Trusting God when you see a guy you like is therefore important. You don’t need to do anything but pray to God for his continued guidance and to help you guard your heart and to spend time in his Word for continued wisdom. If that man is meant to be yours and you him, sure enough, he will approach you when the time is right. You don’t need to force or manipulate anything. Being your self, even though you don’t have the perfect looks, the perfect shape and the perfect everything is enough.

It is important to note though, that while every honourable Christian woman should be pursued and not the other way round, we must be careful not to be so naïve as to assume, that once a man pursues us, that this man has definitely been sent by God and is his will for our lives. Not every man that pursues us, has been sent by God. There is the adversary, the devil, which like a roaring lion is walking about to see whom he may devour (1 Peter 5:8).

The truth is, some men have been sent by the devil to derail us and for destructive purposes. We must therefore be vigilant, sober, use prayerful discernment and measure everything by God’s Word the Bible, even as we are pursued. We want God’s perfect will for our lives and so, no one else will do. God is capable, if we rely on him from the start, of guiding us to a halt and letting us know not to allow anything to advance with a guy. Alternatively, he is able to give us the green light when it is his will, letting us know that it is okay to allow a particular guy (one of his sons) to pursue us.

Proverbs 3:5-6 advises us about life in general, of the importance of allowing God to direct us. It therefore holds application for issues of the heart. It reads: “Trust in the Lord with all thine heart; and lean not unto thine own understanding. In all thy ways acknowledge him, and he shall direct thy paths.”

(Written on 10th and 20th May, 2024)

ADDENDUM

Dear Prospective Love Interest,

I see you and feel so drawn to you that there is nothing I want more than to run straight to you!

Yet, I must temper my emotions. I most restrain myself when it comes to my excitement. For, I am interested in you, yes but admittedly, I know nothing about you and as much as I want it to be you, you may not be who God has appointed for me.

I must therefore wait on God and see what he will do and in waiting, I need you to pursue me.

I need you to demonstrate that you have the ability to lead me and a family, by your being able to be decisive, courageous, bold and manly enough to know what you want and to be prepared to take the risk. This because you’ve sensed that the risk of rejection and your being turned away is a risk worth taking, for the sheer joy of the mere possibility, that the woman you’ve set your sights on, may like you back!

By your pursuing me, you reaffirm what I already know, which is that I am valuable and worth chasing and for me, your seeing my worth and reaffirming it is a beautiful thing.

I have to erect hurdles and I need to see you overcome them, not so that I can be difficult or play hard to get but so that you would have the opportunity to prove that you’re worth my time and my eventually spending the rest of my life with you.

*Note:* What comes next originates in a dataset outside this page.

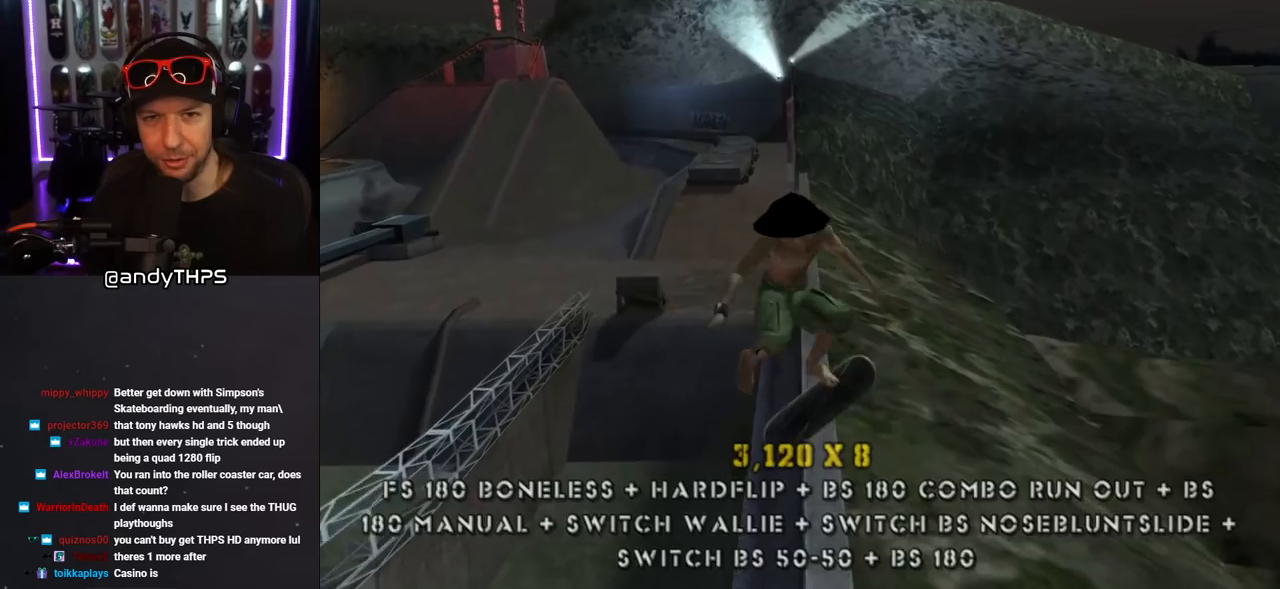
{"buttons": ["SQUARE", "L1", "DPAD_DOWN", "DPAD_LEFT"], "left_stick": "center", "right_stick": "center", "events": [[17, "DPAD_UP", "down"], [117, "TRIANGLE", "down"], [217, "DPAD_UP", "up"], [367, "CROSS", "down"], [367, "DPAD_LEFT", "down"], [367, "TRIANGLE", "up"], [383, "DPAD_DOWN", "down"], [483, "SQUARE", "down"], [500, "CROSS", "up"]]}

At the end of the day, I can only walk down the aisle to a man that I believe is deserving of me because he pursued me and sacrificed for me and pulled out all the stops during the courtship phase for me, to the point where he has earned my respect, my admiration, my love and my hand in marriage. To such a man, when I take my vows, I want my heart to overflow with one desire: To reward him and richly so, in every possible way that a wife can reward her husband, for all his effort, all his patience, all his hard work, all of his sacrifice, none of which was lost on me or not appreciated and all of which I considered precious.

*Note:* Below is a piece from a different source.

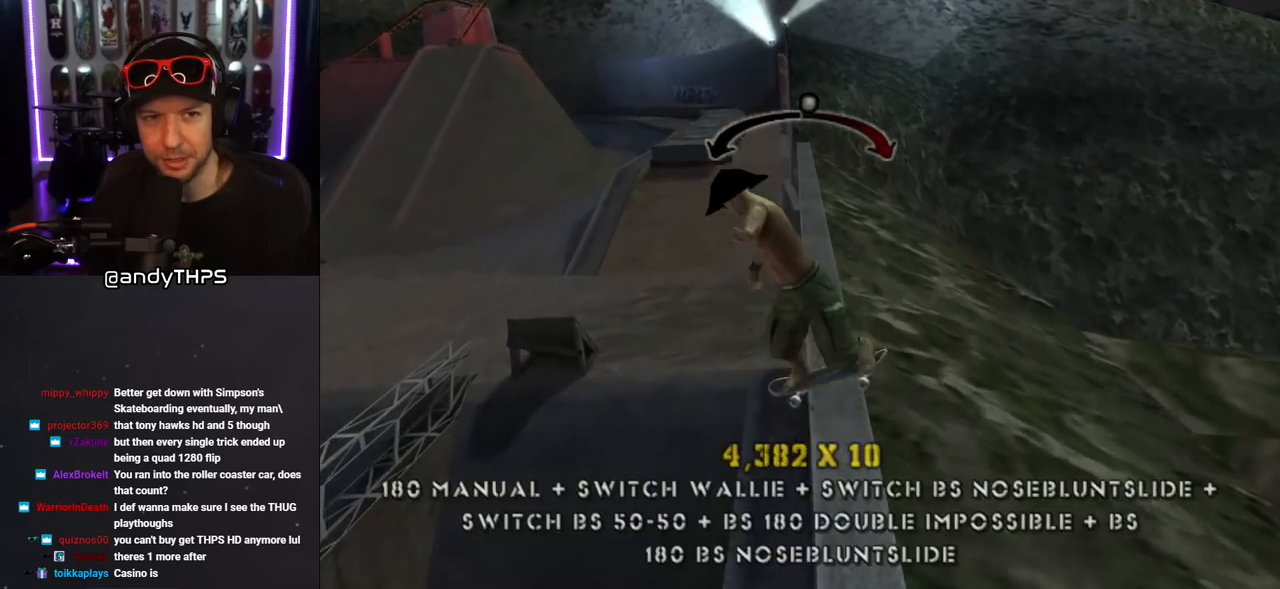
{"buttons": ["SQUARE", "L1", "DPAD_LEFT"], "left_stick": "center", "right_stick": "center", "events": [[83, "SQUARE", "up"], [133, "DPAD_DOWN", "up"], [150, "SQUARE", "down"], [167, "DPAD_LEFT", "up"], [267, "SQUARE", "up"], [333, "DPAD_LEFT", "down"], [417, "SQUARE", "down"]]}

I want you so badly to pass this test because deep down, I want you to be mine. Yet I know that things will only work out the way I hope if you are my God-sent. If not, you will fade into the horizon as others have and I will be disappointed but I will also be fine. For at the end of the day, as much as I am attracted you and interested in you, I want God’s perfect will for my life and I trust whatever decision he makes.